DOCUMENT SECTION:
===

Ex-EastEnder Deepak Verma is confident that an Indian Wuthering Heights is a winner.

THE race is on to find a Bollywood movie with the international clout of Mamma Mia! and ex- EastEnders actor Deepak Verma feels he has a frontrunner with a stage musical based on Emily Bronte’s novel Wuthering Heights.

“This is a romance which transcends any lifetime, it’s something that will be there forever.

It’s a great parallel to all the beliefs in Indian culture. The British social hierarchy in which this is set is like the Indian caste system,” he says of the storyline of the poor boy who can never marry a rich man’s daughter.

North-East theatregoers can judge for themselves next week when the turbulent romance of Heathcliff and Cathy, reset from the Yorkshire Moors to the desert of Rajasthan and starring Krishan (Pushpinder Chani) and Shakuntala (Youkti Patel), arrives at Northern Stage from Wednesday to Saturday. “I love the story of a character who changes the whole balance. In this case, Krishan/Heathcliff goes away to become a bigger man than the one Cathy marries because he wants her so much. The whole thing is a feast for the senses and we’ve set it in the most colourful and exciting part of India,”

===

DIRECTIONS:
**a)** Translate this sentence from the article on the Indian Wuthering Heights musical into French: "It’s a great parallel to all the beliefs in Indian culture."
**b)** Answer the following questions using the article on the Indian Wuthering Heights musical:
(i) On whose novel is the stage musical based?
(ii) To what setting has the romance been moved from the Yorkshire Moors?
(iii) At which venue will the production arrive?
**c)** Reproduce the passage of the article on the Indian Wuthering Heights musical from "Ex-EastEnder Deepak Verma" up to and including "novel Wuthering Heights.".
The items that follow have no connection to the article.

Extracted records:
===

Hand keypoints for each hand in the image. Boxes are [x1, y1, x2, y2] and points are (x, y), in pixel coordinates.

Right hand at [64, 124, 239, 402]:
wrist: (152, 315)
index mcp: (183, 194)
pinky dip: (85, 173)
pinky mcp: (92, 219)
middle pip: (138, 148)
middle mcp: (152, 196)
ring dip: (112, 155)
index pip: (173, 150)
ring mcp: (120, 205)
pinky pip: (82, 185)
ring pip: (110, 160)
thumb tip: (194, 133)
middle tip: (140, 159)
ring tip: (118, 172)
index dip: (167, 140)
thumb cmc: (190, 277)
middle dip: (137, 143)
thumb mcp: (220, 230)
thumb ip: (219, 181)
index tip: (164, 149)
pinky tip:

===

SET OF ANSWERS:
**a)** C'est un excellent parallèle avec toutes les croyances de la culture indienne.

**b)**
(i) Emily Bronte's.
(ii) The desert of Rajasthan.
(iii) Northern Stage.

**c)**
Ex-EastEnder Deepak Verma is confident that an Indian Wuthering Heights is a winner.

THE race is on to find a Bollywood movie with the international clout of Mamma Mia! and ex- EastEnders actor Deepak Verma feels he has a frontrunner with a stage musical based on Emily Bronte’s novel Wuthering Heights.